Almost every computing system nowadays is distributed, ranging from multi-core laptops to Internet-scale services; understanding the principles of distributed computing is hence important for the design and engineering of modern computing systems.  Fundamental issues that arise in reliable and efficient distributed systems include developing adequate methods for modeling failures and synchrony assumptions, determining precise performance bounds on implementations of concurrent data structures, capturing the trade-off between consistency and efficiency, and demarcating the frontier of feasibility in distributed computing.

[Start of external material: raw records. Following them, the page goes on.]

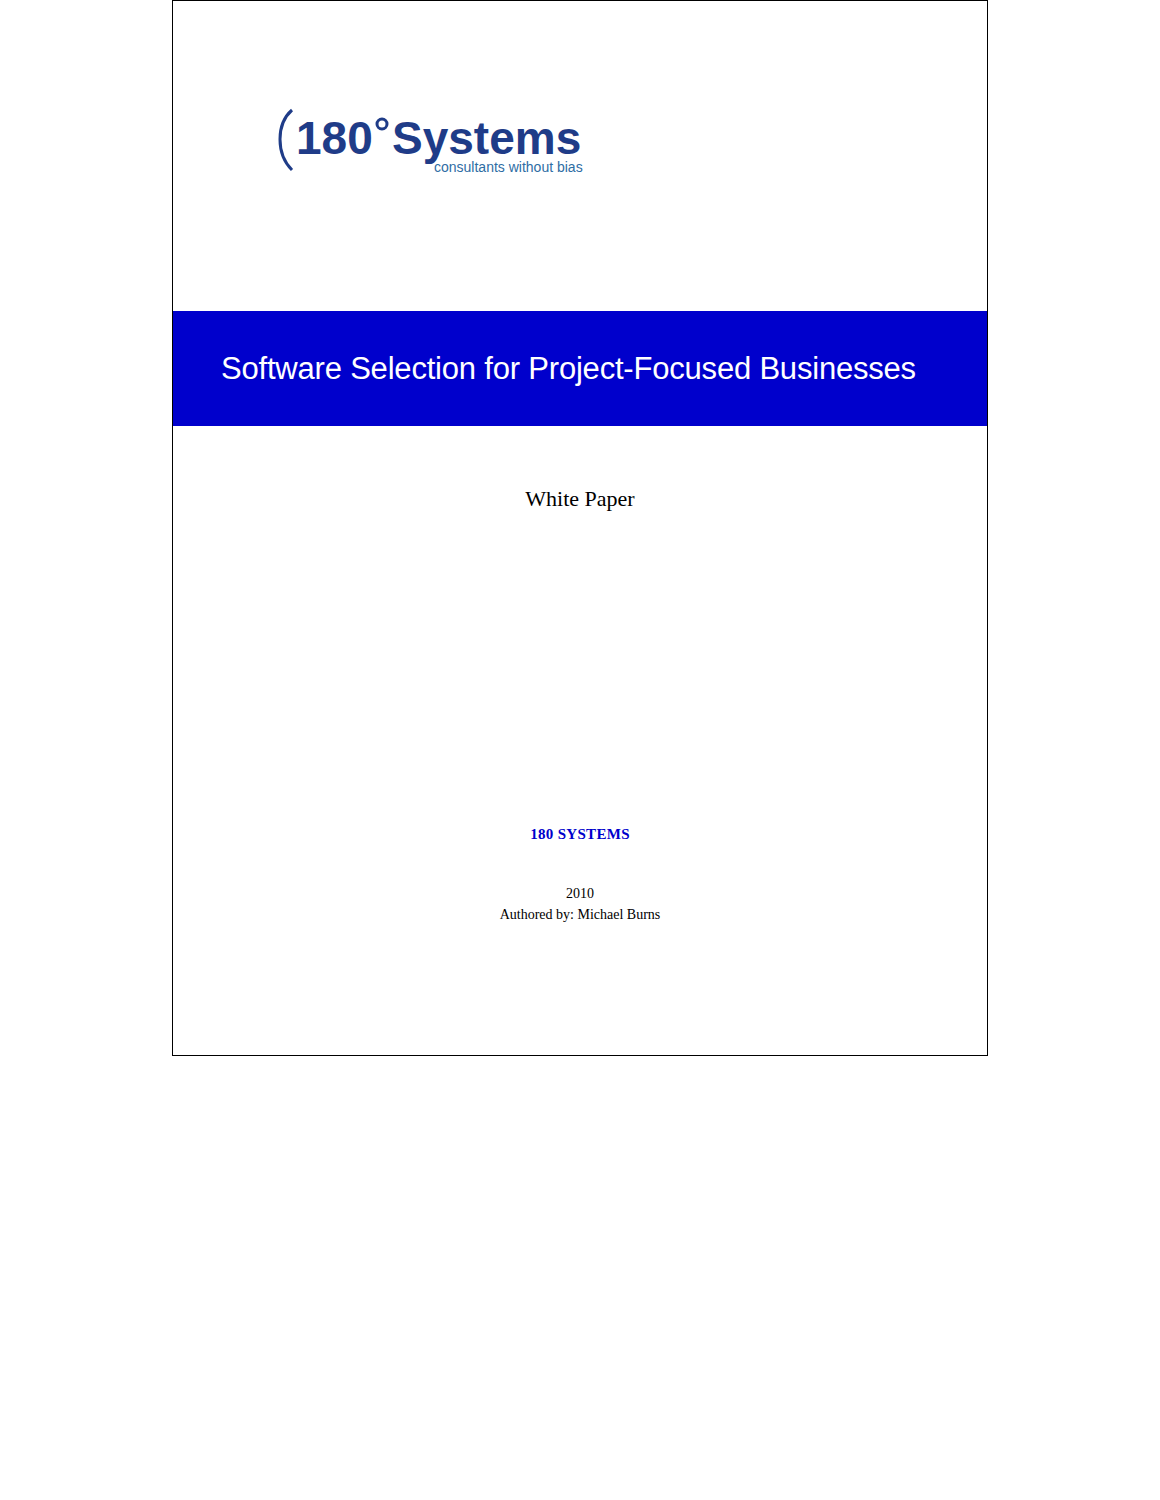180 Systems consultants without bias
Software Selection for Project-Focused Businesses
White Paper
180 SYSTEMS
2010
Authored by: Michael Burns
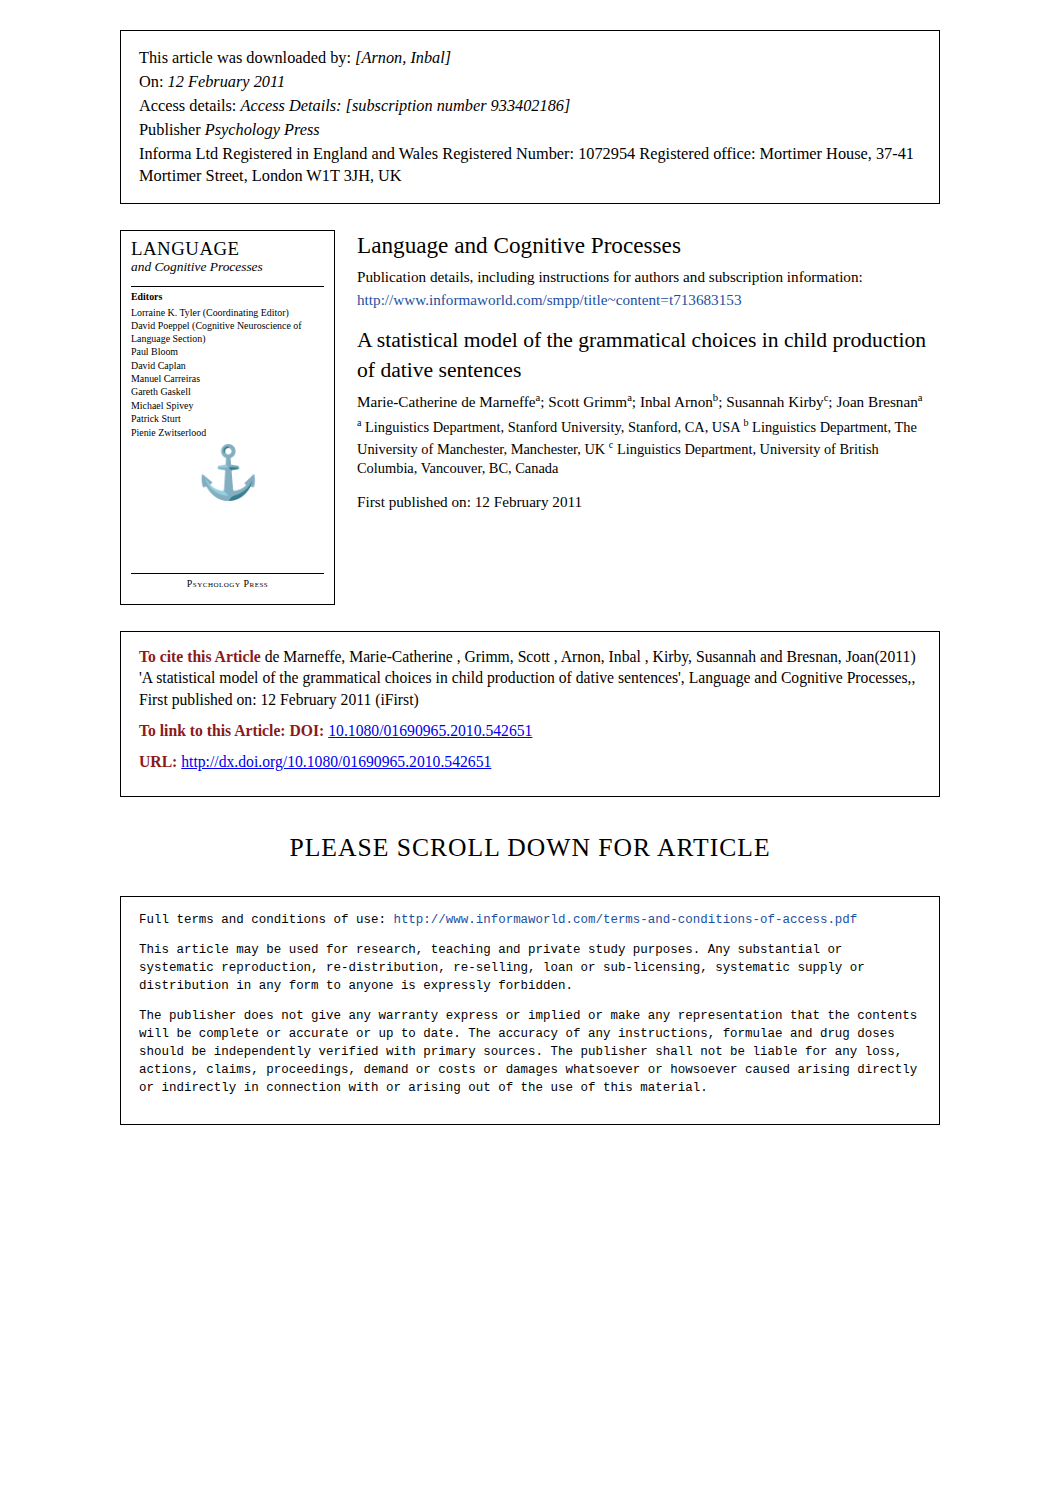This article was downloaded by: [Arnon, Inbal]
On: 12 February 2011
Access details: Access Details: [subscription number 933402186]
Publisher Psychology Press
Informa Ltd Registered in England and Wales Registered Number: 1072954 Registered office: Mortimer House, 37-41 Mortimer Street, London W1T 3JH, UK
LANGUAGE
and Cognitive Processes
Editors
Lorraine K. Tyler (Coordinating Editor)
David Poeppel (Cognitive Neuroscience of Language Section)
Paul Bloom
David Caplan
Manuel Carreiras
Gareth Gaskell
Michael Spivey
Patrick Sturt
Pienie Zwitserlood
⚓
Psychology Press
Language and Cognitive Processes
Publication details, including instructions for authors and subscription information:
http://www.informaworld.com/smpp/title~content=t713683153
A statistical model of the grammatical choices in child production of dative sentences
Marie-Catherine de Marneffea; Scott Grimma; Inbal Arnonb; Susannah Kirbyc; Joan Bresnana
a Linguistics Department, Stanford University, Stanford, CA, USA b Linguistics Department, The University of Manchester, Manchester, UK c Linguistics Department, University of British Columbia, Vancouver, BC, Canada
First published on: 12 February 2011
To cite this Article de Marneffe, Marie-Catherine , Grimm, Scott , Arnon, Inbal , Kirby, Susannah and Bresnan, Joan(2011) 'A statistical model of the grammatical choices in child production of dative sentences', Language and Cognitive Processes,, First published on: 12 February 2011 (iFirst)
To link to this Article: DOI: 10.1080/01690965.2010.542651
URL: http://dx.doi.org/10.1080/01690965.2010.542651
PLEASE SCROLL DOWN FOR ARTICLE
Full terms and conditions of use: http://www.informaworld.com/terms-and-conditions-of-access.pdf
This article may be used for research, teaching and private study purposes. Any substantial or systematic reproduction, re-distribution, re-selling, loan or sub-licensing, systematic supply or distribution in any form to anyone is expressly forbidden.
The publisher does not give any warranty express or implied or make any representation that the contents will be complete or accurate or up to date. The accuracy of any instructions, formulae and drug doses should be independently verified with primary sources. The publisher shall not be liable for any loss, actions, claims, proceedings, demand or costs or damages whatsoever or howsoever caused arising directly or indirectly in connection with or arising out of the use of this material.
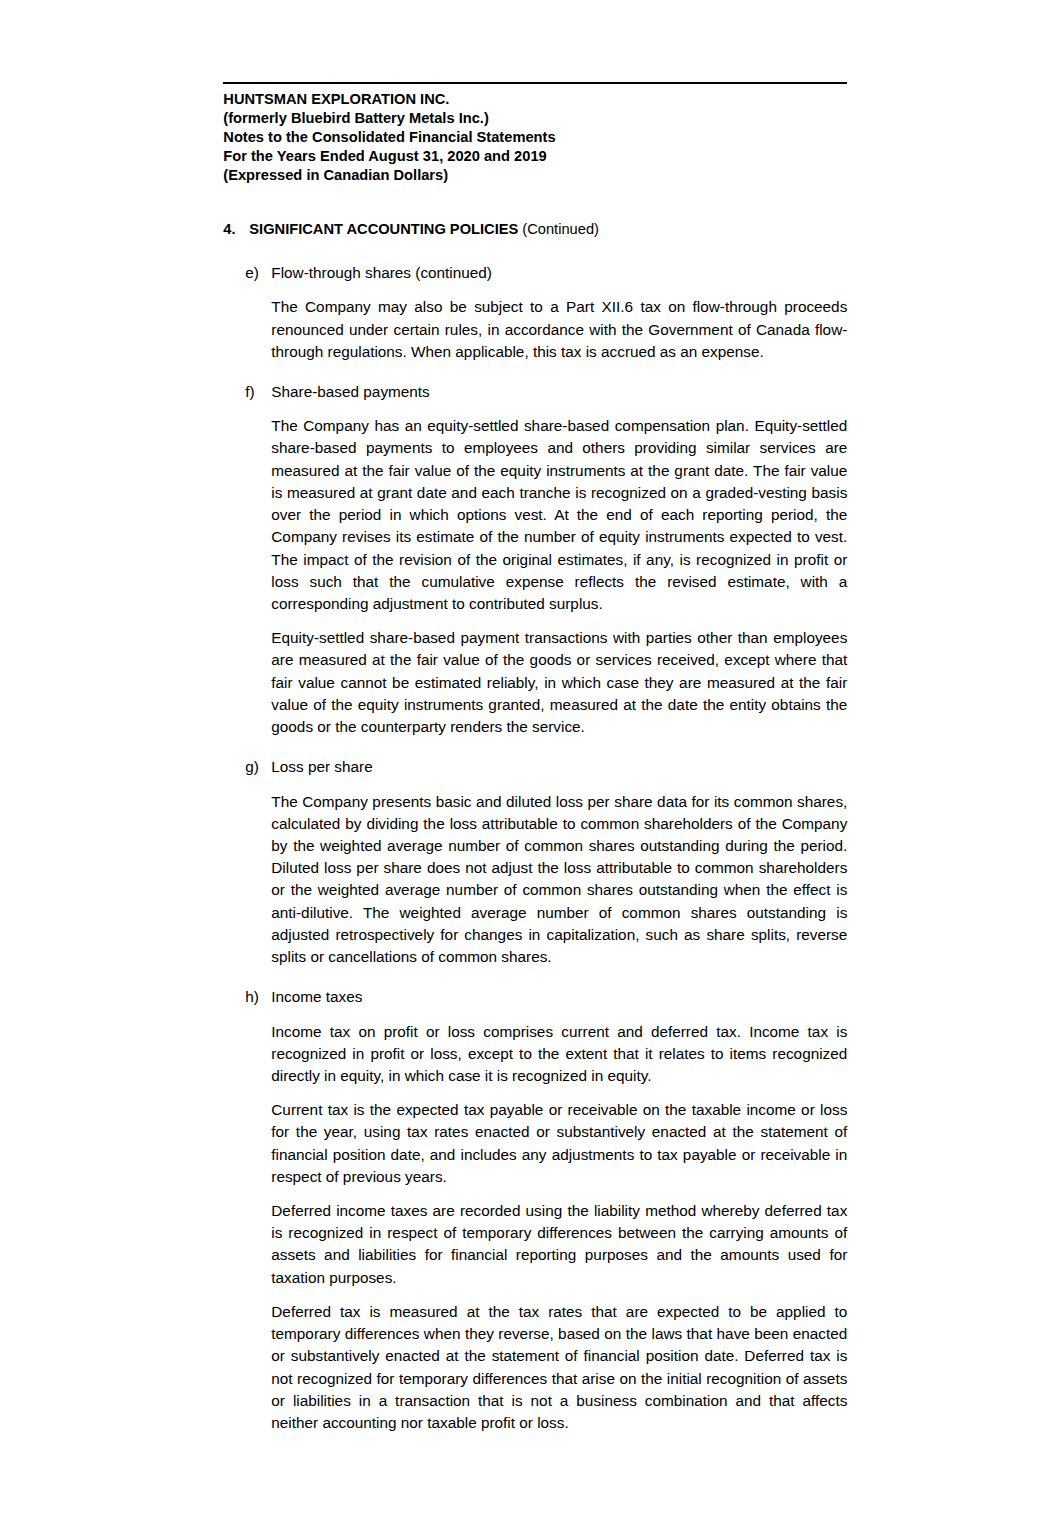HUNTSMAN EXPLORATION INC.
(formerly Bluebird Battery Metals Inc.)
Notes to the Consolidated Financial Statements
For the Years Ended August 31, 2020 and 2019
(Expressed in Canadian Dollars)
4. SIGNIFICANT ACCOUNTING POLICIES (Continued)
e) Flow-through shares (continued)
The Company may also be subject to a Part XII.6 tax on flow-through proceeds renounced under certain rules, in accordance with the Government of Canada flow-through regulations. When applicable, this tax is accrued as an expense.
f) Share-based payments
The Company has an equity-settled share-based compensation plan. Equity-settled share-based payments to employees and others providing similar services are measured at the fair value of the equity instruments at the grant date. The fair value is measured at grant date and each tranche is recognized on a graded-vesting basis over the period in which options vest. At the end of each reporting period, the Company revises its estimate of the number of equity instruments expected to vest. The impact of the revision of the original estimates, if any, is recognized in profit or loss such that the cumulative expense reflects the revised estimate, with a corresponding adjustment to contributed surplus.
Equity-settled share-based payment transactions with parties other than employees are measured at the fair value of the goods or services received, except where that fair value cannot be estimated reliably, in which case they are measured at the fair value of the equity instruments granted, measured at the date the entity obtains the goods or the counterparty renders the service.
g) Loss per share
The Company presents basic and diluted loss per share data for its common shares, calculated by dividing the loss attributable to common shareholders of the Company by the weighted average number of common shares outstanding during the period. Diluted loss per share does not adjust the loss attributable to common shareholders or the weighted average number of common shares outstanding when the effect is anti-dilutive. The weighted average number of common shares outstanding is adjusted retrospectively for changes in capitalization, such as share splits, reverse splits or cancellations of common shares.
h) Income taxes
Income tax on profit or loss comprises current and deferred tax. Income tax is recognized in profit or loss, except to the extent that it relates to items recognized directly in equity, in which case it is recognized in equity.
Current tax is the expected tax payable or receivable on the taxable income or loss for the year, using tax rates enacted or substantively enacted at the statement of financial position date, and includes any adjustments to tax payable or receivable in respect of previous years.
Deferred income taxes are recorded using the liability method whereby deferred tax is recognized in respect of temporary differences between the carrying amounts of assets and liabilities for financial reporting purposes and the amounts used for taxation purposes.
Deferred tax is measured at the tax rates that are expected to be applied to temporary differences when they reverse, based on the laws that have been enacted or substantively enacted at the statement of financial position date. Deferred tax is not recognized for temporary differences that arise on the initial recognition of assets or liabilities in a transaction that is not a business combination and that affects neither accounting nor taxable profit or loss.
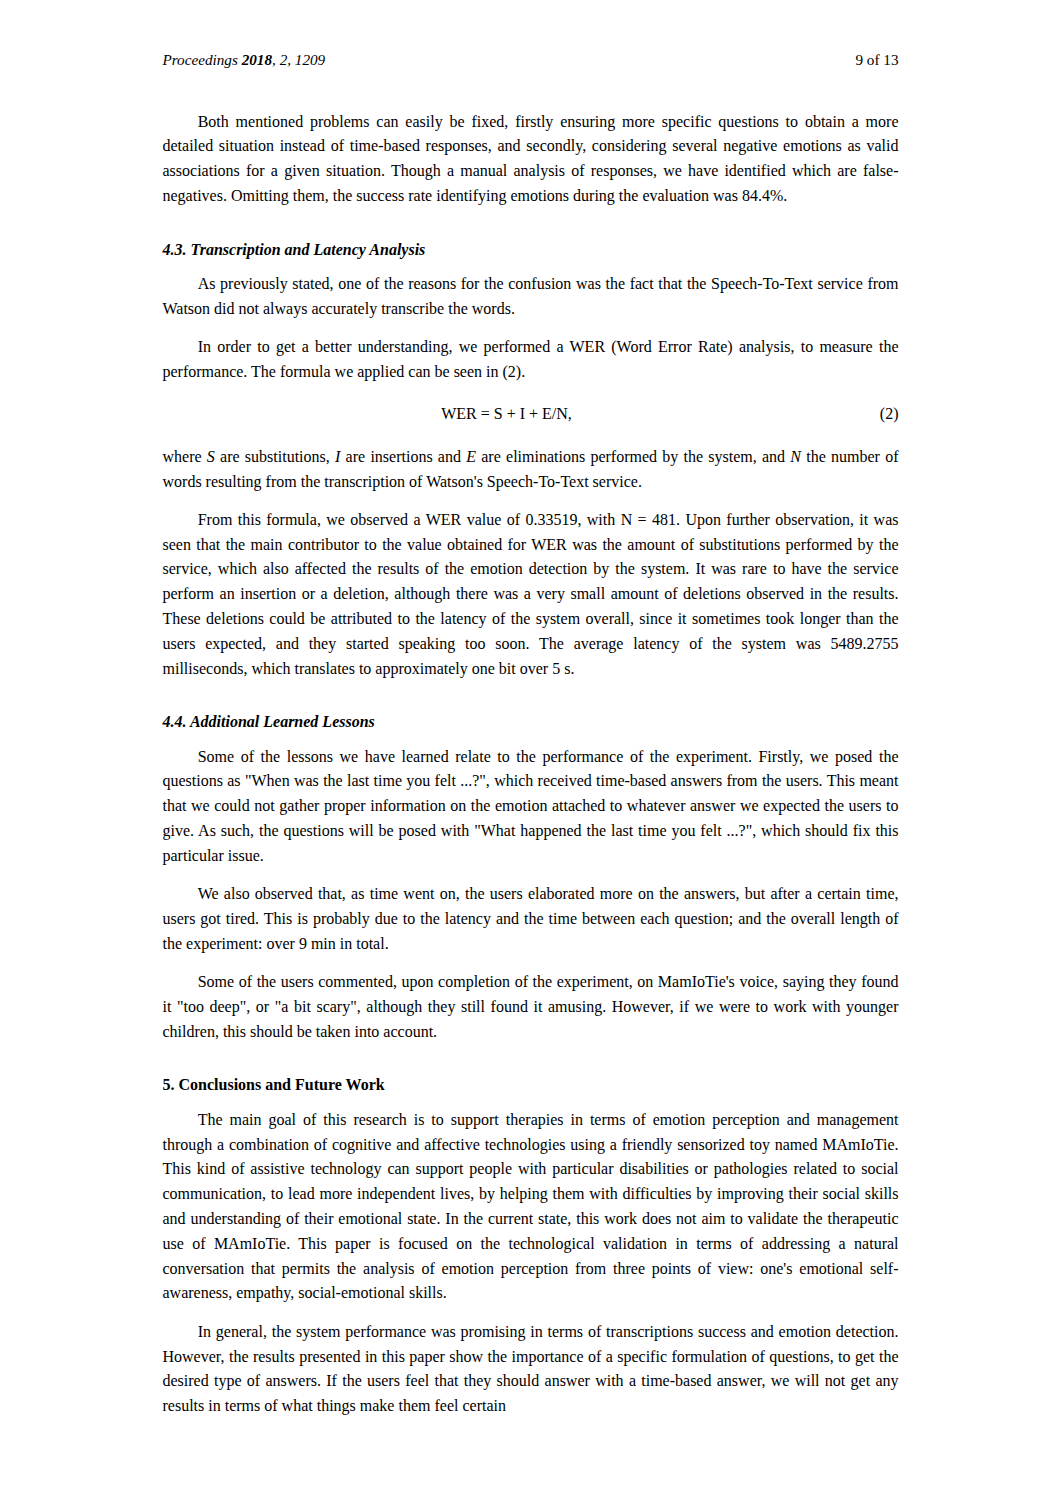Proceedings 2018, 2, 1209 9 of 13
Both mentioned problems can easily be fixed, firstly ensuring more specific questions to obtain a more detailed situation instead of time-based responses, and secondly, considering several negative emotions as valid associations for a given situation. Though a manual analysis of responses, we have identified which are false-negatives. Omitting them, the success rate identifying emotions during the evaluation was 84.4%.
4.3. Transcription and Latency Analysis
As previously stated, one of the reasons for the confusion was the fact that the Speech-To-Text service from Watson did not always accurately transcribe the words.
In order to get a better understanding, we performed a WER (Word Error Rate) analysis, to measure the performance. The formula we applied can be seen in (2).
WER = S + I + E/N, (2)
where S are substitutions, I are insertions and E are eliminations performed by the system, and N the number of words resulting from the transcription of Watson's Speech-To-Text service.
From this formula, we observed a WER value of 0.33519, with N = 481. Upon further observation, it was seen that the main contributor to the value obtained for WER was the amount of substitutions performed by the service, which also affected the results of the emotion detection by the system. It was rare to have the service perform an insertion or a deletion, although there was a very small amount of deletions observed in the results. These deletions could be attributed to the latency of the system overall, since it sometimes took longer than the users expected, and they started speaking too soon. The average latency of the system was 5489.2755 milliseconds, which translates to approximately one bit over 5 s.
4.4. Additional Learned Lessons
Some of the lessons we have learned relate to the performance of the experiment. Firstly, we posed the questions as "When was the last time you felt ...?", which received time-based answers from the users. This meant that we could not gather proper information on the emotion attached to whatever answer we expected the users to give. As such, the questions will be posed with "What happened the last time you felt ...?", which should fix this particular issue.
We also observed that, as time went on, the users elaborated more on the answers, but after a certain time, users got tired. This is probably due to the latency and the time between each question; and the overall length of the experiment: over 9 min in total.
Some of the users commented, upon completion of the experiment, on MamIoTie's voice, saying they found it "too deep", or "a bit scary", although they still found it amusing. However, if we were to work with younger children, this should be taken into account.
5. Conclusions and Future Work
The main goal of this research is to support therapies in terms of emotion perception and management through a combination of cognitive and affective technologies using a friendly sensorized toy named MAmIoTie. This kind of assistive technology can support people with particular disabilities or pathologies related to social communication, to lead more independent lives, by helping them with difficulties by improving their social skills and understanding of their emotional state. In the current state, this work does not aim to validate the therapeutic use of MAmIoTie. This paper is focused on the technological validation in terms of addressing a natural conversation that permits the analysis of emotion perception from three points of view: one's emotional self-awareness, empathy, social-emotional skills.
In general, the system performance was promising in terms of transcriptions success and emotion detection. However, the results presented in this paper show the importance of a specific formulation of questions, to get the desired type of answers. If the users feel that they should answer with a time-based answer, we will not get any results in terms of what things make them feel certain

For example, popular Internet services and applications such as CNN.com, YouTube, Facebook, Skype, BitTorrent attract millions of users every day, and only by the effective load-balancing and collaboration of many thousand machines, an acceptable Quality-of-Service/Quality-of-Experience can be guaranteed. While distributed systems promise a good scalability as well as a high robustness, they pose challenging research problems, such as: How to design robust and scalable distributed architectures and services? How to coordinate access to a shared resource, e.g., by electing a leader? Or how to provide incentives for cooperation in an open, collaborative distributed system?


Selected Publications

Abstract Until now, the analysis of fault tolerance of peer-to-peer systems usually only covers random faults of some kind. Contrary to traditional algorithmic research, faults as well as joins and leaves occurring in a worst-case manner are hardly considered. In this article, we devise techniques to build dynamic peer-to-peer systems which remain fully functional in spite of an adversary who continuously adds and removes peers. We exemplify our algorithms on hypercube and pancake topologies and present a system which maintains small peer degree and network diameter.